Je nach Angebot braucht es Bewilligungen 

«Wer sich als Bauernbetrieb überlegt, mit Betreuung einen neuen Nebenerwerb anzufangen, muss sich vorgängig über vieles klar werden», sagte Karin Wyss. Grundsätzlich sollte die ganze Familie dahinterstehen können. Zudem sei es wichtig, zu schauen, welche Klientengruppe mit welchem Angebot am besten zu einem passt. Ein Beispiel: Wer zeitintensiv produziert, kann nicht gleichzeitig intensiv betreuen. Es sei aber beispielsweise möglich, nur temporäre Betreuungsplätze anzubieten, etwa für Ferien oder Timeouts.

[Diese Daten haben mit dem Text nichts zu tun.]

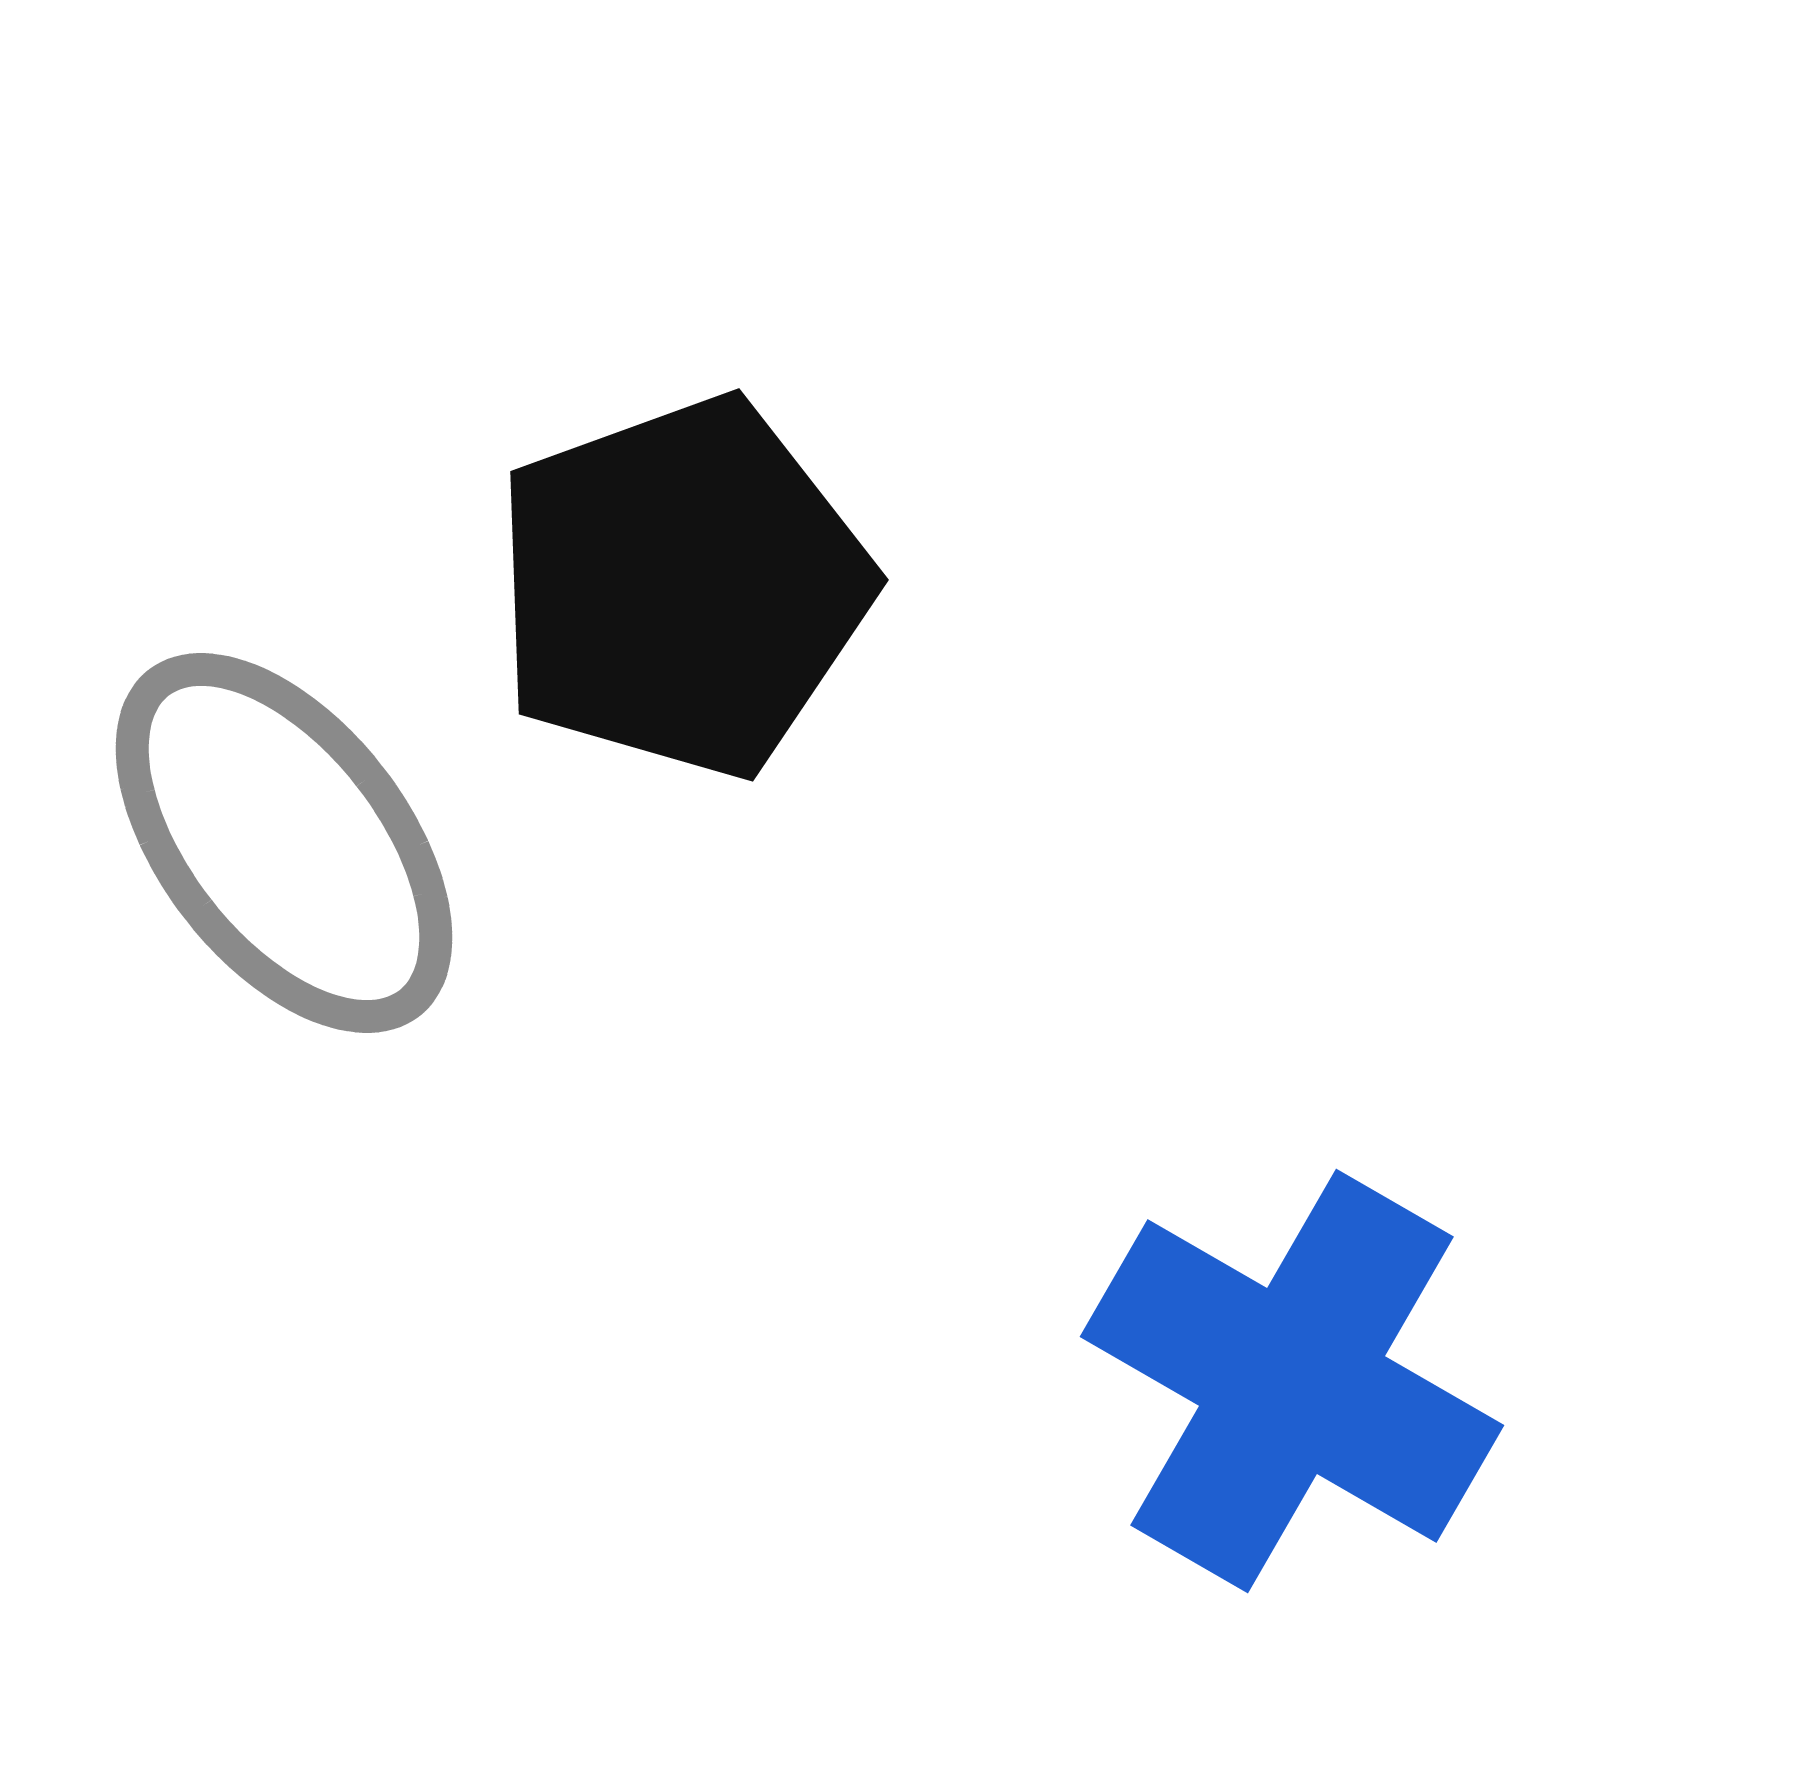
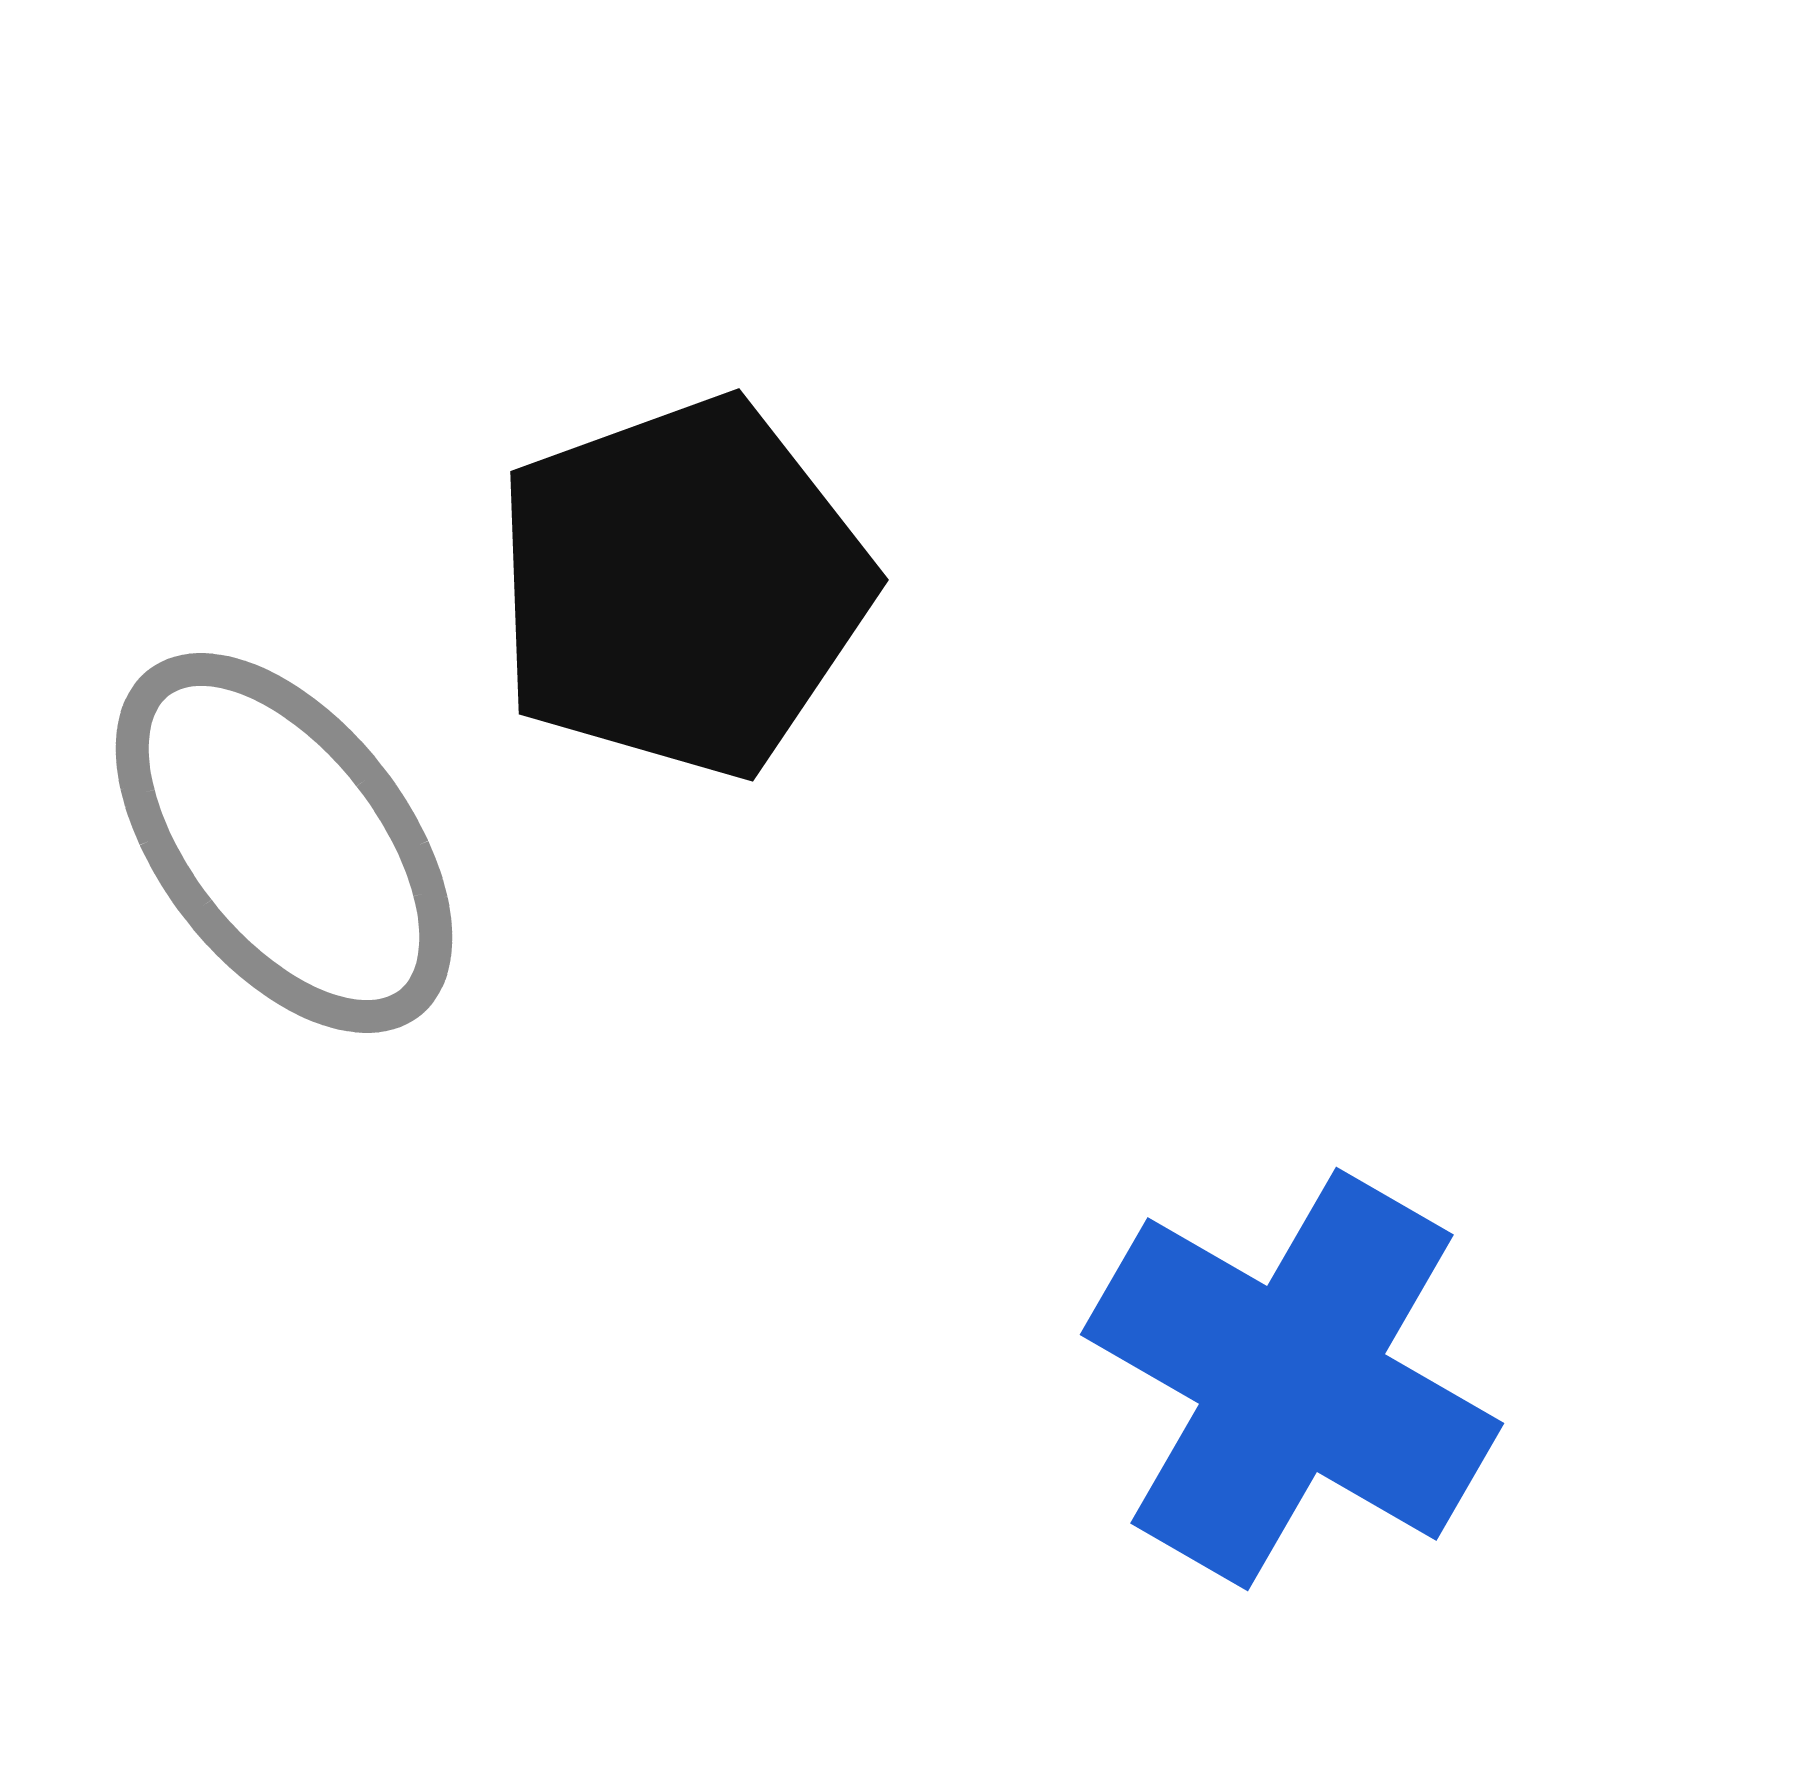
blue cross: moved 2 px up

Auftraggeber sind beispielsweise Sozialdienste, Invalidenversicherung, Kinder- und Erwachsenschutzbehörde Kesb, soziale Institutionen oder psychiatrische Sozialdienste. Je nach Angebotsart sind auch Bewilligungen erforderlich, was je nach Ort unterschiedlich gehandhabt wird. Sollen Kinder und Jugendliche bis 18 Jahren betreut werden, braucht es beispielsweise eine Bewilligung der Kesb. Was die betreuerische Ausbildung betrifft, bestehe Spielraum. Da es sich hier um familienintegrierte Betreuung im kleinen Rahmen handelt, werden diesbezüglich weniger hohe Anforderungen gestellt als bei der Heimbetreuung», sagte Wyss. «Wichtig ist: Wenn man sich mit dem Thema auseinandersetzt, kann man selbstbewusst vor Behörden und Institutionen hinstehen. Zudem zählt auch die Lebens- und Arbeitserfahrung.» Mehr wird verlangt, wenn Spezialkenntnisse nötig sind, etwa in der Pflege.

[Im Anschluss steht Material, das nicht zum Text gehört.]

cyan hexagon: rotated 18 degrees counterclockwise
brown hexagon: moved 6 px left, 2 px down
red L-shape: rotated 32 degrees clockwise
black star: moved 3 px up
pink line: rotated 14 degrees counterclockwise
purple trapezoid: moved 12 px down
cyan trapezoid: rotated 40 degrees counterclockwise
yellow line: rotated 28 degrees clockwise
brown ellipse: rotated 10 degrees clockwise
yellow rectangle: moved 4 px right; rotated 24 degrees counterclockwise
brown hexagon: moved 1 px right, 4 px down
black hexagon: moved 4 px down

Wyss selbst ist Quereinsteigerin: 2009 kaufte sie zusammen mit ihrem Mann im Emmental einen kleinen Hof. Als sie den «Tierhof Mühleweg» gründeten, konnte sie Ausbildungen als Spielgruppenleiterin sowie als tiergestützte Therapeutin vorweisen, aber nicht in der Betreuung. Derzeit betreut das Paar drei Frauen, welche an Depressionen erkrankt sind und auf dem Hof leben. Es wird dabei von einer Teilzeitmitarbeiterin un­terstützt. Diese Aufgabe ist das Hauptstandbein. Eine grosse Rolle spielen dabei auch die verschiedenen Tiere, welche den Hof beleben. Ein grosser Garten gehört ebenfalls zum Betrieb, der zu klein ist für Subventionen. Produziert wird grösstenteils zur Selbstversorgung. Wyss sieht bei ihren Klientinnen bereits messbare Fortschritte: Die Medikation habe reduziert werden können, die Frauen seien auf dem Hof sichtbar aufgelebt.

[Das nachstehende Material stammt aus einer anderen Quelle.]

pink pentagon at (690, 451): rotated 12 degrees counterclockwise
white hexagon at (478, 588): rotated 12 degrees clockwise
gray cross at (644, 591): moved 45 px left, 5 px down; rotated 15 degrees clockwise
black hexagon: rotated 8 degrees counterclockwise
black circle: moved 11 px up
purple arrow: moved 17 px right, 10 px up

Eine interessante und lehrreiche Erfahrung

Die Familie Wyss bietet ihre Betreuungsplätze sowohl auf eigene Faust wie auch über eine Familienplatzierungsorganisation (FPO) an. Während auf selbstständiger Basis mit Tagespauschalen von 120 bis 160 Franken gerechnet werden kann, sind über eine FPO 70 bis 120 Franken zu erwarten. Bei beiden Modellen sind in den Pauschalen bereits 35 Franken für Kost und Logis einberechnet. Ausserdem müssen davon Sozialleistungen oder Sozialabgaben erbracht werden und es können Spesen anfallen. Wer selbstständig unterwegs ist, rechnet zudem mit Kosten für Weiterbildung. «Ob man lieber selbst oder über eine Organisation tätig ist, sollte man zuerst herausfinden», sagte Karin Wyss. Abschliessend hielt sie fest: «Betreuungsdienste auf einem Hof bringen allen etwas, auch wenn die Aufgabe nicht immer einfach ist. Aber man lernt bei dieser interessanten Tätigkeit viel dazu.»